Текст книги "Змееносец. Истинная кровь (СИ)"
Автор книги: Jk Светлая
сообщить о нарушении
Текущая страница: 14 (всего у книги 17 страниц)
Губы его искривились в подобии улыбки.
– Ах да, как я мог позабыть? Вы верите лишь в любовь меж равными – герцог, маркиз, король. Трубадуру же довольно и шлюхи из придорожной харчевни.
Он вручил ей узел с ее плащом, рывком поднял ее над землей и усадил на коня, который дожидался их.
– И ехать мы будем без остановок. До заката я намерен добраться до Фенеллы, забрать нашего сына и отправиться домой.
– Я не посмею указывать трубадуру, чем ему следует довольствоваться. Он вправе решать сам, – Катрин вздохнула. Как же она устала спорить с ним. Если бы только он поверил ей, она простила бы ему все.
Устроившись на коне позади нее и почувствовав, наконец, собственную жену в плену своих рук, которые невольно обнимали ее, держа повод, Серж только и смог, что выдохнуть ей в ухо:
– Трубадур решил.
XXXXI
Вневременье, Санграль
В воздухе что-то звенело, почти причиняя боль. Отдавалось набатом в голове, билось в висках, заставляло пересыхать в горле.
Потом звон резко прекратился. Зато раздался голос. Где-то совсем рядом.
– Вот и ты. Я ждал тебя.
– Кто ты? – спросил Мишель, оглядываясь, но ничего не видя. – Где ты?
– Не узнаешь?
Перед глазами короля чуть забрезжил свет. И в этом свете отразился темный силуэт. Он все приближался, приближался, но разглядеть его до конца было невозможно – изображение будто расплывалось перед лицом.

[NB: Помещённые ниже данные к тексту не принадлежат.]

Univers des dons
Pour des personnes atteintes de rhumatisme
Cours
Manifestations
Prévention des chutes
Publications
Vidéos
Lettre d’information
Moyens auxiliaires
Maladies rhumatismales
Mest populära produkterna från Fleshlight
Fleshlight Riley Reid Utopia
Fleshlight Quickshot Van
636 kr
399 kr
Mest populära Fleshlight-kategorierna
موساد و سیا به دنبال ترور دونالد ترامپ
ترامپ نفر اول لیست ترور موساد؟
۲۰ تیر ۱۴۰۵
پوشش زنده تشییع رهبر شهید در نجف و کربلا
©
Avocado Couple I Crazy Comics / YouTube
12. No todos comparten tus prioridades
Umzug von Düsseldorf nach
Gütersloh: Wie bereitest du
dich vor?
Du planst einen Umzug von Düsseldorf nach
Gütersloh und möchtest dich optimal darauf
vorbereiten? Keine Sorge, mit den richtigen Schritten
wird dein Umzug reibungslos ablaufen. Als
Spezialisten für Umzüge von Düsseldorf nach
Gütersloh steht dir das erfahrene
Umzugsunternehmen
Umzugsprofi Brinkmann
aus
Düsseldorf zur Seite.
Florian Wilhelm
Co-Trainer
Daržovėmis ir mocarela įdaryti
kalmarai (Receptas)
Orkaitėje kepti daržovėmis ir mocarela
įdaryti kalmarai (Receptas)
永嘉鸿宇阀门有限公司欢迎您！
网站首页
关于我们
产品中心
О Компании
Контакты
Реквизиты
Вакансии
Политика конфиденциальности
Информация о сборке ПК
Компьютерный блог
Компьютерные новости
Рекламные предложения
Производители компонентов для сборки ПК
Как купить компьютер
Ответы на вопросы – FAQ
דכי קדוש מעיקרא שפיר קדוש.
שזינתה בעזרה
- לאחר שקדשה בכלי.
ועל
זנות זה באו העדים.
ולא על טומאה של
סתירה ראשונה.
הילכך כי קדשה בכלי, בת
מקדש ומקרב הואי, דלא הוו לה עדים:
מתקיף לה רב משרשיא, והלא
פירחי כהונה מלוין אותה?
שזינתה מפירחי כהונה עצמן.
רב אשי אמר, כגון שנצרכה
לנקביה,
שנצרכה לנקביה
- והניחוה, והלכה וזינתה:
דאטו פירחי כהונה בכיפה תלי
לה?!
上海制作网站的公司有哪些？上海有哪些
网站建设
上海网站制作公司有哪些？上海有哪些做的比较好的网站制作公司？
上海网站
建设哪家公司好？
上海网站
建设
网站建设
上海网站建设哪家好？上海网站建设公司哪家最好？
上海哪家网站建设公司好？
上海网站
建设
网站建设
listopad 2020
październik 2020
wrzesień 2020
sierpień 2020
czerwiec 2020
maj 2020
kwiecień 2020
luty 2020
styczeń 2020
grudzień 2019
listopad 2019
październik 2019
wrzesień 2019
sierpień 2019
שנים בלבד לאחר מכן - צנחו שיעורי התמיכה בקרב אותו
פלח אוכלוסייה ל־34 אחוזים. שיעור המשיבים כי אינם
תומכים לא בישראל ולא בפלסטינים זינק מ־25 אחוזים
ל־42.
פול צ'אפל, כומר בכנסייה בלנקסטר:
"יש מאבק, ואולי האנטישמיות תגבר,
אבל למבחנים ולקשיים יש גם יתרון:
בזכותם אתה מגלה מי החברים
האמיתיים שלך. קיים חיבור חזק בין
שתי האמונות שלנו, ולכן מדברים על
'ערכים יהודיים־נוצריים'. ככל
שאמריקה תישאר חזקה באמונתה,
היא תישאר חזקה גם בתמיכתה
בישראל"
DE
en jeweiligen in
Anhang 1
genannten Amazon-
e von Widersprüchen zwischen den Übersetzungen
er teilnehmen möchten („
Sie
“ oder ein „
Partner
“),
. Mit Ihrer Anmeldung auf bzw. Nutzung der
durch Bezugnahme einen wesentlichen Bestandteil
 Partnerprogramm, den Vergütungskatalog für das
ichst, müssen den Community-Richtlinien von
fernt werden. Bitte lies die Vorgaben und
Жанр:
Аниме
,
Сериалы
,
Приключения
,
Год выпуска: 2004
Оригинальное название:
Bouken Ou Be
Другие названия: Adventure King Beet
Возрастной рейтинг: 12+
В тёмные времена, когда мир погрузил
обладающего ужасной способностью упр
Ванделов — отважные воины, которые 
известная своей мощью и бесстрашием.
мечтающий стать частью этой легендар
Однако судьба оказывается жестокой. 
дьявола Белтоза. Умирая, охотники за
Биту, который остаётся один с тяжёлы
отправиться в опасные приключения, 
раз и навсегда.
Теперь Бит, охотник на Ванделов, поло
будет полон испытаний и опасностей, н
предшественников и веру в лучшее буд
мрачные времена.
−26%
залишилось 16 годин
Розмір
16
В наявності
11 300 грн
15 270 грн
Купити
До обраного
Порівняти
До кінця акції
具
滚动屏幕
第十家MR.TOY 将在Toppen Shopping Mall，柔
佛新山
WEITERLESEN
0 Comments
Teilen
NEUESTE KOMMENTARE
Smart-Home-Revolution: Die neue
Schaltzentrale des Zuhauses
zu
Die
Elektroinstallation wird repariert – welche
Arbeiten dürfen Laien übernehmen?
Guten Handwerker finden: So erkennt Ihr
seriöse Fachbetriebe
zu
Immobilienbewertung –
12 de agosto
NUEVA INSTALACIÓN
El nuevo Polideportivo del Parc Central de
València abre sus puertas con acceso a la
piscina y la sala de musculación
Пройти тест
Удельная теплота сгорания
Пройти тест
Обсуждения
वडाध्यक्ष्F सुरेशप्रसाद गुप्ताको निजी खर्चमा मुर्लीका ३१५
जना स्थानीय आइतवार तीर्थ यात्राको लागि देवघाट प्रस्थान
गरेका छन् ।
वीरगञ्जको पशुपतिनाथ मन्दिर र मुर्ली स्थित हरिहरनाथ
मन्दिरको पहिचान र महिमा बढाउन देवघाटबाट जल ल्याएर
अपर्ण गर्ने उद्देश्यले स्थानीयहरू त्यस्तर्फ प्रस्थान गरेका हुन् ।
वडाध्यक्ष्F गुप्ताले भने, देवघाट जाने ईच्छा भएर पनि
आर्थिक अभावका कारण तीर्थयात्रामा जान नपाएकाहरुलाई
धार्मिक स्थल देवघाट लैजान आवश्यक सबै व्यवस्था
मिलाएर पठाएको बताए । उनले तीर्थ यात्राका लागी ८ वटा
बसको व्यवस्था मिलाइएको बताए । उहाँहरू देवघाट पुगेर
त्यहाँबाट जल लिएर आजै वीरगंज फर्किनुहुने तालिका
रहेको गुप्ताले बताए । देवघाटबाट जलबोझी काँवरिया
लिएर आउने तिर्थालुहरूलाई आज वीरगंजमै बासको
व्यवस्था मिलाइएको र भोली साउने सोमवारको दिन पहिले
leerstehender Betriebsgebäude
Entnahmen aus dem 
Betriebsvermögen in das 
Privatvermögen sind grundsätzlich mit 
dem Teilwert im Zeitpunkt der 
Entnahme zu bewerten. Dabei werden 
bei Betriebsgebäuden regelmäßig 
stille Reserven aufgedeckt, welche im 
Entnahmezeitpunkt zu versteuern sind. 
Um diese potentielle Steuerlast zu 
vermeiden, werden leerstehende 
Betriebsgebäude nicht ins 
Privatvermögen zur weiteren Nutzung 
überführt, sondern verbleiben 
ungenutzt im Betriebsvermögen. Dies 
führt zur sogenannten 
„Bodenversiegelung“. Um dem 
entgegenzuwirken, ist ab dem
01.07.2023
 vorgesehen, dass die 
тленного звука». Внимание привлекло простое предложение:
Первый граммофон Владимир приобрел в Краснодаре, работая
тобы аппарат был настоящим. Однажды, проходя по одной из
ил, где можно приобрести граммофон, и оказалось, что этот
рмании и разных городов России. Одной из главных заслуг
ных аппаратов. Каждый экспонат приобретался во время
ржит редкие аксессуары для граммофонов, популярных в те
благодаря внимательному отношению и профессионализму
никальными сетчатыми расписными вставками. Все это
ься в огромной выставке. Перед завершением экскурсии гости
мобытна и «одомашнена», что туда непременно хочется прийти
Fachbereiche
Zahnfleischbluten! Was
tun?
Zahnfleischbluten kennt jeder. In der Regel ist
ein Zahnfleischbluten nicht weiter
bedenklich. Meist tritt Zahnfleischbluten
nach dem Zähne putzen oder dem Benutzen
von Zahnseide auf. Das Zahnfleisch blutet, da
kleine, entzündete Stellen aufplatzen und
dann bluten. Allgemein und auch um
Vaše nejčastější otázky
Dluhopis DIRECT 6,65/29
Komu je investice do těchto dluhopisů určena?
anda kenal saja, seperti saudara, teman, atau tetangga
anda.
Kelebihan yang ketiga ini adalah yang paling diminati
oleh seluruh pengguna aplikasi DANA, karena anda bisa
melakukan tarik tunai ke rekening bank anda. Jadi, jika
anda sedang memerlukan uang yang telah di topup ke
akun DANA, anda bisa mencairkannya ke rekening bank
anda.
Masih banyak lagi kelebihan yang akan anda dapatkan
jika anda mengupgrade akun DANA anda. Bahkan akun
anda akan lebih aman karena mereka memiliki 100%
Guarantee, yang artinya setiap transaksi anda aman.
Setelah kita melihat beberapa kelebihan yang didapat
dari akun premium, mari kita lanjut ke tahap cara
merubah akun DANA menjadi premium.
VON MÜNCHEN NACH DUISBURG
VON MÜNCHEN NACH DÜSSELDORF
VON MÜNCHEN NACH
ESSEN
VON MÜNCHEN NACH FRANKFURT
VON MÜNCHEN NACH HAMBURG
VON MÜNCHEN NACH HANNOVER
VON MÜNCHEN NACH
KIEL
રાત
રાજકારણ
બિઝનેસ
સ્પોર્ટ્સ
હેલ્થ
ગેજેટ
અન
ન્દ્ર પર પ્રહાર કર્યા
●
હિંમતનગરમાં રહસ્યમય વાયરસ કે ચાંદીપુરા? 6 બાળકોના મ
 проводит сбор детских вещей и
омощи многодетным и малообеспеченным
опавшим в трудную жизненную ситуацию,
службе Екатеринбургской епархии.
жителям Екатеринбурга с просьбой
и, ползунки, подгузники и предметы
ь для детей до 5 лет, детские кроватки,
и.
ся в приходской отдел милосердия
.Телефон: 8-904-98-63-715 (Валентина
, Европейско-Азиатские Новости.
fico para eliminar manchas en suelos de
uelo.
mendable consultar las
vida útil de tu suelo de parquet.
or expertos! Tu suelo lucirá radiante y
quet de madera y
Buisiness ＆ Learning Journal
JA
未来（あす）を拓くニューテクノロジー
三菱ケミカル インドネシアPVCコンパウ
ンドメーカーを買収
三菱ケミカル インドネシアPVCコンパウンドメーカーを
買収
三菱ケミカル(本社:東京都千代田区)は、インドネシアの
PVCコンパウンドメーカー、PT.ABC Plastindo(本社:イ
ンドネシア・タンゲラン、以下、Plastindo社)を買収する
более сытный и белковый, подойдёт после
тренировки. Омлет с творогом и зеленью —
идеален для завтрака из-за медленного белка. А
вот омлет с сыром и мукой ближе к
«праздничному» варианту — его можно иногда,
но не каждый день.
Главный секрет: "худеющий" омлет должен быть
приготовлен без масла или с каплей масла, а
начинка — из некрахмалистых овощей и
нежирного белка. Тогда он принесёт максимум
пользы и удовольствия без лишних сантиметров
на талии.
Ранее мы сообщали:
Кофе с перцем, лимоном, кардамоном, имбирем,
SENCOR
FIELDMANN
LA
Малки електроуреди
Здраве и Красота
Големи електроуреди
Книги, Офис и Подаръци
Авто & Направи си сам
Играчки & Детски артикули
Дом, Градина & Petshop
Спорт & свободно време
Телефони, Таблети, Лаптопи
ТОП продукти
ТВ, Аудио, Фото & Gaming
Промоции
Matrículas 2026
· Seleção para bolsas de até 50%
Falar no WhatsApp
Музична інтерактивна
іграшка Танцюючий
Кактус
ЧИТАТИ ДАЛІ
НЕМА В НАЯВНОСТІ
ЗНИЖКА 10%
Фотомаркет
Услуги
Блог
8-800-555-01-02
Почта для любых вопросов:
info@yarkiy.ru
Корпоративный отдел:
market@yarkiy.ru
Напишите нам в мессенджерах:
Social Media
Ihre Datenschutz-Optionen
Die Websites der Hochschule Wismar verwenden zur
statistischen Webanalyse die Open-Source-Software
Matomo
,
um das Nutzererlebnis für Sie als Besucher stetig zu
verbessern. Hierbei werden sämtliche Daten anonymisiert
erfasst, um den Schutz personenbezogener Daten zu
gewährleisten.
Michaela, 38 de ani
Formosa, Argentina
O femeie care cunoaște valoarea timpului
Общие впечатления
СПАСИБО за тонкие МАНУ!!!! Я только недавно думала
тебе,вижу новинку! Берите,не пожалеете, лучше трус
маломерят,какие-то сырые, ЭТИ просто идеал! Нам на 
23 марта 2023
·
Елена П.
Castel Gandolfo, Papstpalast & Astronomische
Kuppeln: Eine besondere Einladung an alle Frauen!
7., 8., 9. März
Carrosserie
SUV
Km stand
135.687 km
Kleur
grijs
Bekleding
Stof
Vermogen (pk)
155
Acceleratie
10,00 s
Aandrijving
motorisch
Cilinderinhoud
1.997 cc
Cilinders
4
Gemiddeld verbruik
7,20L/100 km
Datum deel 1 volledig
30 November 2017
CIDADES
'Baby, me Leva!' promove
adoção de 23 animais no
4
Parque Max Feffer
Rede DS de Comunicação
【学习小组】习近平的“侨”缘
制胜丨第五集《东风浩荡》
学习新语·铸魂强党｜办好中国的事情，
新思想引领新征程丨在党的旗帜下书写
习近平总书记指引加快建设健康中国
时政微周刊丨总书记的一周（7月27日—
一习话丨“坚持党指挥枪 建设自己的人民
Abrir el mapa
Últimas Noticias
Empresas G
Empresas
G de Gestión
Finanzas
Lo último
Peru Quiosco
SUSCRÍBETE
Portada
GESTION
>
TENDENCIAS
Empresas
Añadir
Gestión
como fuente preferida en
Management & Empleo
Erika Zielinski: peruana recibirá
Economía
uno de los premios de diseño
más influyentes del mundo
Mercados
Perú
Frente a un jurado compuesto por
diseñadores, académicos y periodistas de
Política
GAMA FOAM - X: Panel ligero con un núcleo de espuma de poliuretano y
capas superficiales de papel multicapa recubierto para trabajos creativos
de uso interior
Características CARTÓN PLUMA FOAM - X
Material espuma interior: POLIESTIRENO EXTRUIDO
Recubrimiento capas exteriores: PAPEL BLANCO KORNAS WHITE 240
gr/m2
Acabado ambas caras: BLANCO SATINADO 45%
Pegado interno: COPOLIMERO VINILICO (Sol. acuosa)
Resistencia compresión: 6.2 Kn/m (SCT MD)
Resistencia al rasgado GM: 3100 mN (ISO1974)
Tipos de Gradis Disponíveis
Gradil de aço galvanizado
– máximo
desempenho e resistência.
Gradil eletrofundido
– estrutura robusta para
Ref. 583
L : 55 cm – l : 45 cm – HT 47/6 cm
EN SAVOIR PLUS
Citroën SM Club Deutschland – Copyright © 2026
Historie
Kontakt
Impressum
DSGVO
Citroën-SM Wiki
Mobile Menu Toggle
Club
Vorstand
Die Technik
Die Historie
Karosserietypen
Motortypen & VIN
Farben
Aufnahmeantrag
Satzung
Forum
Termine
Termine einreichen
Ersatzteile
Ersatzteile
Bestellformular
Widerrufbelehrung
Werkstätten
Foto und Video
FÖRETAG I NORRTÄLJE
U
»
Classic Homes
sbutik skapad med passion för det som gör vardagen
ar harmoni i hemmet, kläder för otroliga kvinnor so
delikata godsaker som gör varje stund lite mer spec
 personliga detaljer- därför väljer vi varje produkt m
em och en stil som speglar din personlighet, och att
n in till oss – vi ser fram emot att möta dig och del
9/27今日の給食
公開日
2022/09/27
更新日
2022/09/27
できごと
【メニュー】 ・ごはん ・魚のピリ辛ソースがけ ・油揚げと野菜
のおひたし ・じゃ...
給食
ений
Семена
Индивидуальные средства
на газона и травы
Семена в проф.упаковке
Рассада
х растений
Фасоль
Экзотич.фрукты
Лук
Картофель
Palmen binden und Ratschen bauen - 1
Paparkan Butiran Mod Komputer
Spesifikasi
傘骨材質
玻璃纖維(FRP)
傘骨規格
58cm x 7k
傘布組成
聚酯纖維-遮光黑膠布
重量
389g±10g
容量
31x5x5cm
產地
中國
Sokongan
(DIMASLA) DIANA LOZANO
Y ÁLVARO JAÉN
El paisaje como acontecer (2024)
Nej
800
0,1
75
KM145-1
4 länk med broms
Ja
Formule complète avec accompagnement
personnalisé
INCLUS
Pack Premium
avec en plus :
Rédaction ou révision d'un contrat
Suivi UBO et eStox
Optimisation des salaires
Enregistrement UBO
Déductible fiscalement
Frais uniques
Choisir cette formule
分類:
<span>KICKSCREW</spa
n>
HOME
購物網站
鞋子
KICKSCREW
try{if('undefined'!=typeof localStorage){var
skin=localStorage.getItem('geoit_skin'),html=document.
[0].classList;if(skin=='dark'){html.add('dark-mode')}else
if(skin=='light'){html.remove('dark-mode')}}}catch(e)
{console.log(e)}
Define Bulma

– Я же узнал тебя сразу, Наве.
– Кто ты? – настаивал Мишель.
– Я – прошлое. Ты – будущее.
Воздух колыхнулся. А картинка, наконец, стала четкой и ясной. Перед Мишелем стоял он сам. Лет на сорок старше. С белоснежной бородой, длинными волосами и в черных истрепанных одеждах. Но все-таки это был он сам.
– Я – Великий Белинус, – сказал старик. – А ты – король из рода Наве.
– Ты повелитель дня и ночи, – медленно проговорил Мишель. – Ты все можешь. Помоги мне!
Белинус улыбнулся. Улыбка на его лице казалась величественной и прекрасной.
– Ты сам себе можешь помочь. Ты – повелитель. Ты – истинная кровь. Сын рода де Наве, первых стражей. И сын моего рода – рода великих магов. Так чего ты боишься?
– Я ничего не боюсь, – уверенно ответил Мишель. – Мне нужно вернуться. Я должен спасти королеву.
– Возвращайся и спасай, – пожал плечами Великий Белинус. – Но помни, смерть королевы – наименьшее зло, какое могут причинить темные силы, если камень попадет в руки несущего гибель.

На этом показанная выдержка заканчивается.